Personal Photography: An inspirational disabled artist living in Singapore
Singapore based Chelsea Fairclough is a very talented young artist – who also happens to be in a wheelchair….
“When you can’t hold a brush in your hands, mouth or feet – just use your wheels and dance!”
For most teenagers having a professional art exhibition, with paintings sought after by private and corporate art collectors, under their belt at 14 years of age would be a remarkable feat. For Chelsea, every day is remarkable, every day is a challenge and every day is a miracle. Chelsea was born with a mass in her neck that meant that she spent a considerable amount of time in hospital, but despite all this she had a “normal” childhood. She travelled back to the UK to visit family there and she attended school in Singapore. She was a strong student, a great swimmer and she loved dance and music. But in 2007, after a period of declining strength and stamina, she suffered a massive stroke resulting in another extended stay in hospital. She had strokes before and bounced back after time and extensive physiotherapy. This one was different. She didn’t regain the use of her legs, in fact she was paralyzed from the neck down and unable to breath for herself. She needed a tracheotomy and the realization that she would be wheel chair bound for the rest of her life began to set in. It was an extremely difficult time for the whole family.

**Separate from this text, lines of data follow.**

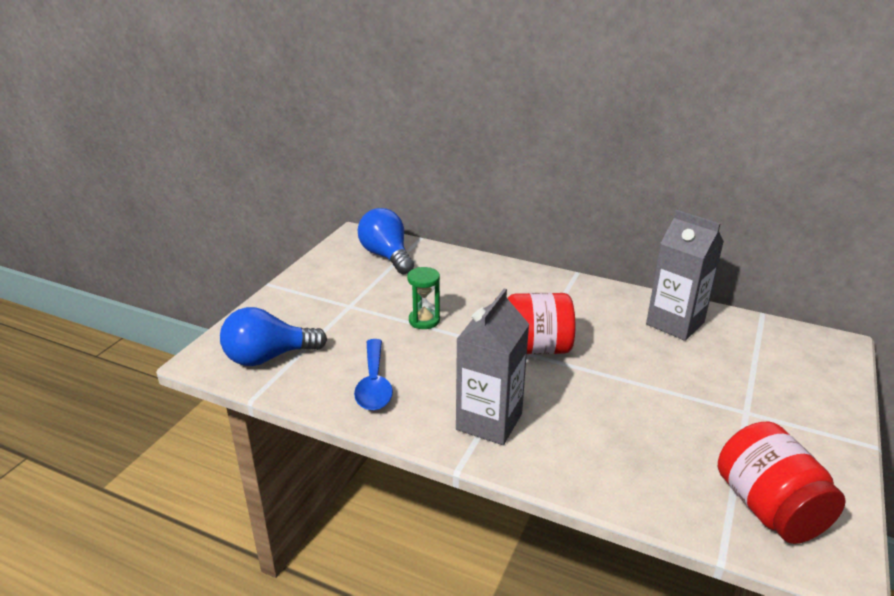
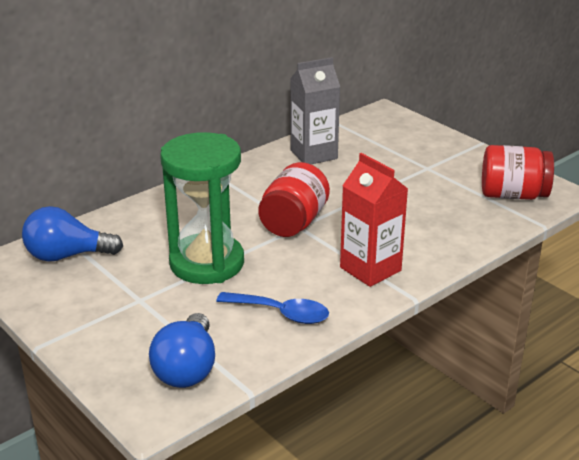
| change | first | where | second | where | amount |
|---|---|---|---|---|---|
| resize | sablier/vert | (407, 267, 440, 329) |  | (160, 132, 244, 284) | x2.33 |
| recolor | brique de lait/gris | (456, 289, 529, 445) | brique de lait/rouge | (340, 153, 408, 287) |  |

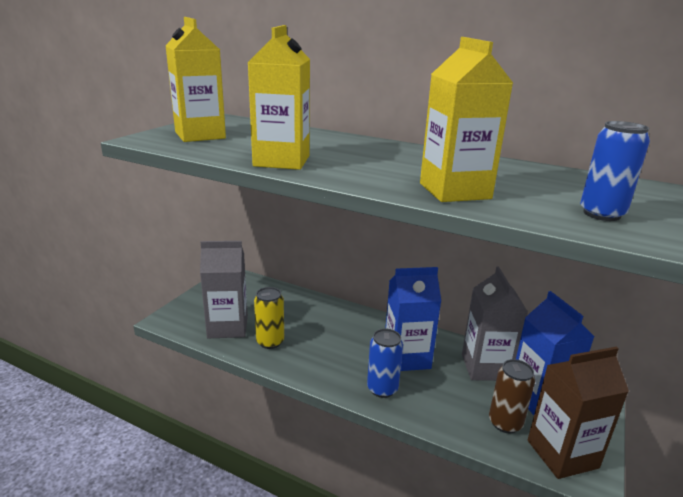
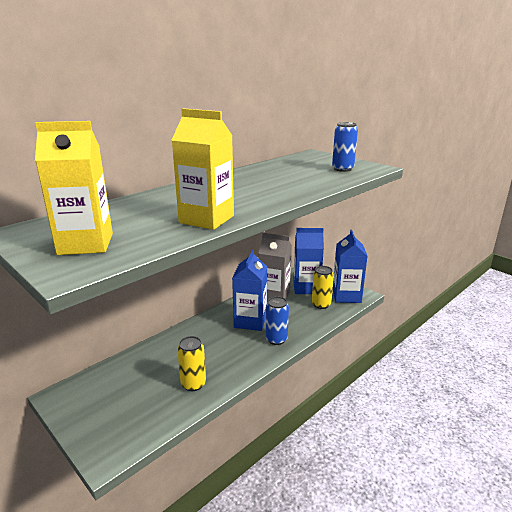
| change | first | where | second | where | amount |
|---|---|---|---|---|---|
| delete | brique de lait/gris | (200, 241, 248, 338) |  |  |  |
| delete | brique de lait/jaune | (420, 37, 513, 202) |  |  |  |
| recolor | canette/marron | (489, 359, 535, 433) | canette/jaune | (312, 266, 334, 309) |  |
| recolor | brique de lait/marron | (528, 347, 629, 479) | brique de lait/bleu | (333, 230, 368, 303) |  |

The school community at Singapore American School have been amazing and a particularly dedicated art teacher Ms. Mac was not willing to give up on Chelsea’s artistic talents. She developed an art program just for her and they have weekly appointments to create art by music. Chelsea picks the music, the paint colors and, in a typical bossy teenage kind of way, directs exactly where they should go!
I wanted to document the process so that you can see just how much goes into every canvas that she produces.
There is so much to tell about this remarkable teenager – please leave her some love on her blog – Paintability.org
The music selection needs to be just right and reflects Chelsea’s moods and interests. She is a movie fanatic and will watch a favorite over and over again.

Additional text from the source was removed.